YOUR INSTRUCTIONS » Look through the entries. Copy each line that has the word "right".
*** TASK MATERIAL ***
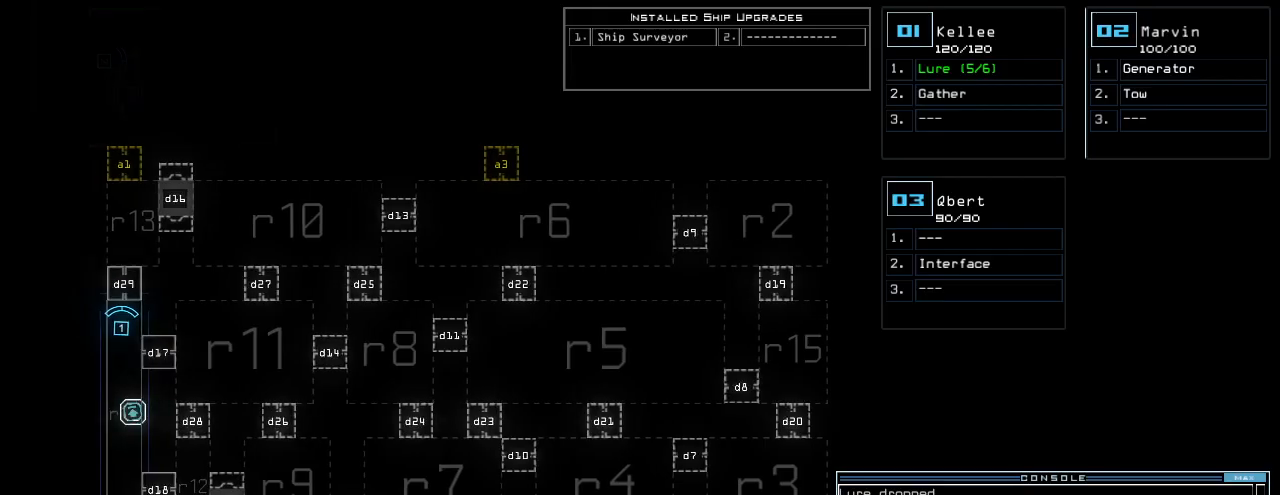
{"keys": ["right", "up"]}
***
*** TASK MATERIAL ***
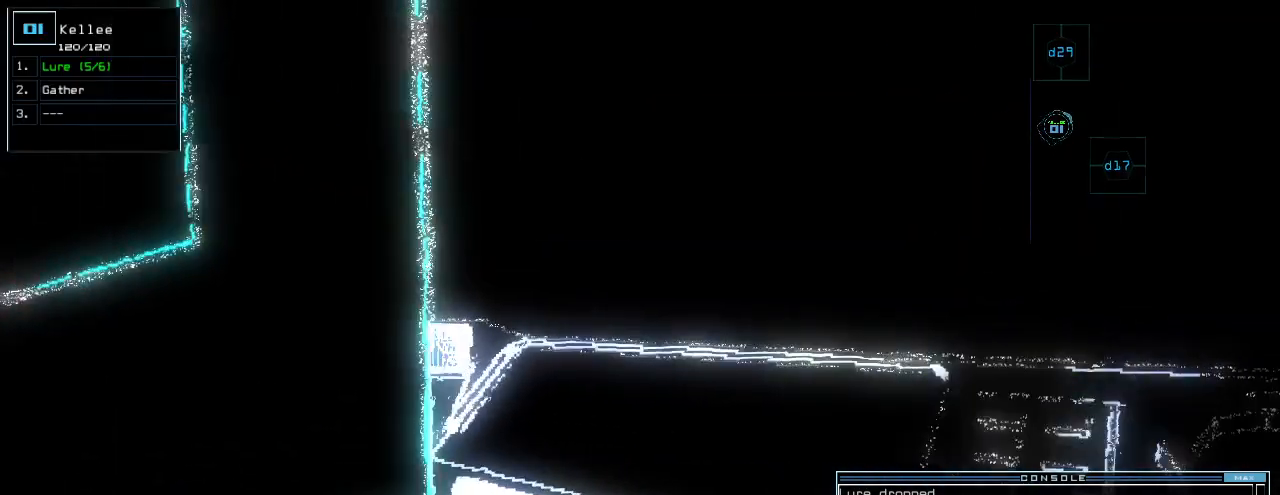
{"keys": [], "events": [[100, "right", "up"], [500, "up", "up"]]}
***
*** TASK MATERIAL ***
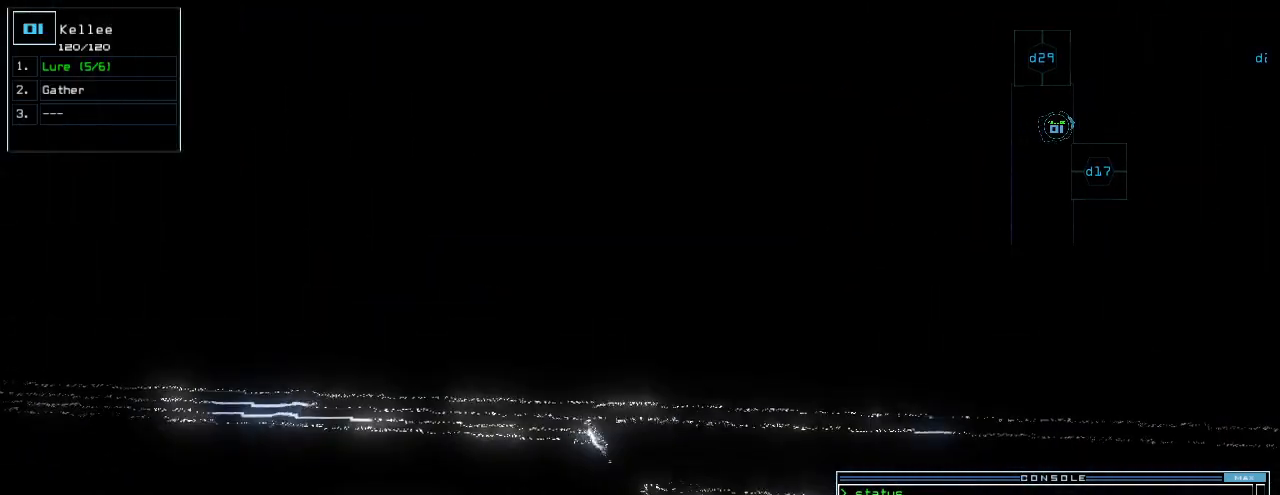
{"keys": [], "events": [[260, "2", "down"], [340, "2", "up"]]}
***
WRITTEN RESPONSE »
{"keys": ["right", "up"]}
{"keys": [], "events": [[100, "right", "up"], [500, "up", "up"]]}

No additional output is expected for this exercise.